START SOURCE EXTRACT
We are indoctrinated to see everything as hierarchy. We rank children according to test results, for no purpose other than to embarrass them. It seems normal to us there are people with more power and people with less power. There are the countries that are the good countries I want to go to one day and the bad countries we don’t want immigrants from. That’s because the people in those countries are lower down the hierarchies of race and nationality, not like us, the better countries with superior cultures and civilized people. The same is true of intelligence. We are taught to believe some people are smart and some people are not; some people are capable of creativity or logic or critical thinking or whatever we say it means to be smart, but not everyone. Some people will even use their imagined hierarchy of intelligence to justify their imagined hierarchy of race, saying those people just aren’t as smart as we are, and that’s why we don’t want them around us.

But none of these beliefs are based on facts. There is no superior country, culture or race except by arbitrary criteria, and there is no one is smarter at everything than you. They might do better on an IQ test, but an IQ test is not a test of intelligence. It tests for like two or three cognitive skills. Some people have read more books than you, but maybe they just have more time to read books, or more interest in books, and you’re more into practical skills. I might think faster than you but you might think deeper than me. We could spend all day naming ways that one person can be smarter than another, and everyone has one of them.
END SOURCE EXTRACT
DIRECTIVE 1.
From the essay on hierarchy, retype the passage starting at "But none of" and ending at "one of them.".
DIRECTIVE 2.
Translate this sentence from the essay on hierarchy into Spanish: "I might think faster than you but you might think deeper than me."
START SUPPLIED MATERIAL
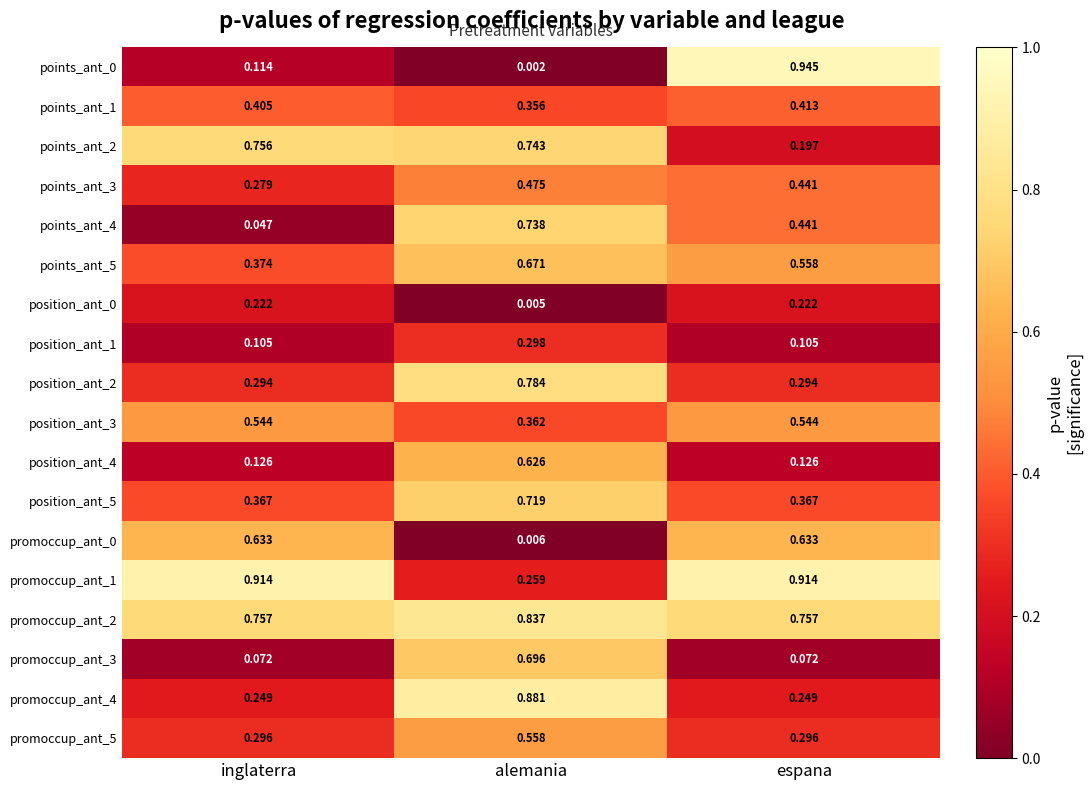

Is the value of points_ant_2 at alemania greater than the value of promoccup_ant_2 at espana?

No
END SUPPLIED MATERIAL
TASK ANSWER 1.
But none of these beliefs are based on facts. There is no superior country, culture or race except by arbitrary criteria, and there is no one is smarter at everything than you. They might do better on an IQ test, but an IQ test is not a test of intelligence. It tests for like two or three cognitive skills. Some people have read more books than you, but maybe they just have more time to read books, or more interest in books, and you’re more into practical skills. I might think faster than you but you might think deeper than me. We could spend all day naming ways that one person can be smarter than another, and everyone has one of them.

TASK ANSWER 2.
Tal vez yo piense más rápido que tú, pero tú quizá pienses con más profundidad que yo.